Выбрать главу

— Давай, давай! — надрывался чей-то ликующий голос. — Стой, отвязывай копну!.. Да куда ж ты, язви те, волокешь!..

Рассудительный бас громыхал на всю поляну:

— Вершину-то Тимофей, пообжимистей выводи, пообжимистей! Чо ж ты разгоняешь ее не знаю как… Эдак мы никогда…

— То есть это как пообжимистей?! — негодующе визжали от другого стога. — Что значит?.. Он и так у вас тощой!..

— Тощой, тощой! — передразнивали отсюда. — Сами больно пухлые!..

— Дядя Симеон! Ты там доглядывай за ними… А то они небось…

— А я доглядаю, — важно ответил тот рыжебородый, что недавно управлялся на третьем стогу. Его, видно, призвали в арбитры. Он стоял теперь перед стогами, опершись обеими руками на грабельник, как на посох, и наблюдал за ходом соревнования.

— Все правильно у них, — прибавил он веско. — Тимке чуток и остался, еще пласточков десятка полтора, и вывершит.

А мечет ладно, я доглядаю…

Тимка чертом вертелся на стогу, только грабли мелькали.

Видно, не просто это было — поворачиваться там, на верхушке, сделавшейся не шире тележного колеса, и пружинило сухое легкое сено, но Тимка, резко выделяясь плечистой своей фигурой на глади светлого неба, будто приплясывал, не оскользаясь, не заплетаясь ногами; без промедления, точно хватал он навилины, поспевал приладить и примять пласт, не нарушая стройных, закругляющихся друг к другу навстречу очертании вершины.

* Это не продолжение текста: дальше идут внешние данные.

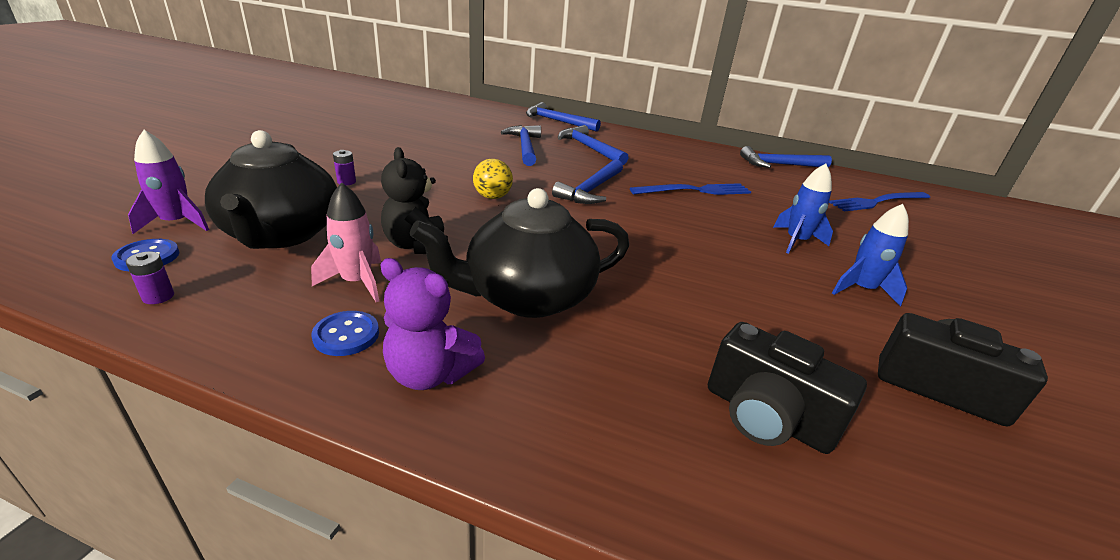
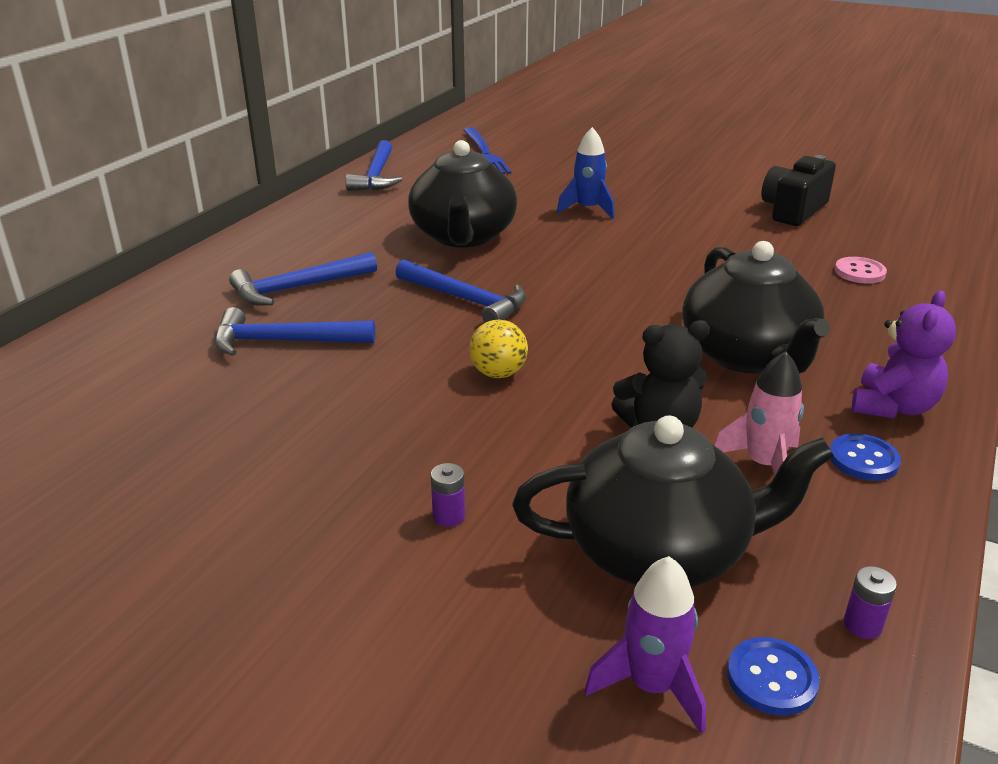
camera: 80 degrees left, 0 degrees up
(557, 121) = (145, 305): blue hammer -> none
(695, 191) = (463, 236): blue fork -> black teapot
(766, 416) = (859, 272): black camera -> pink button
(861, 289) = (671, 203): blue rocket -> none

Может быть, только излишняя щегольская подчеркнутость была во всех его ловких поворотах и изгибах да и сама быстрота их казалась чрезмерной и судорожной. И свое — «давай, давай, не задерживай!» — выкрикивал он без нужды часто и залихватски. Похоже, что его самого всего пружинило и распирало там — от счастья работы, от уменья, от того, что всех выше он под небом, всех ловчей.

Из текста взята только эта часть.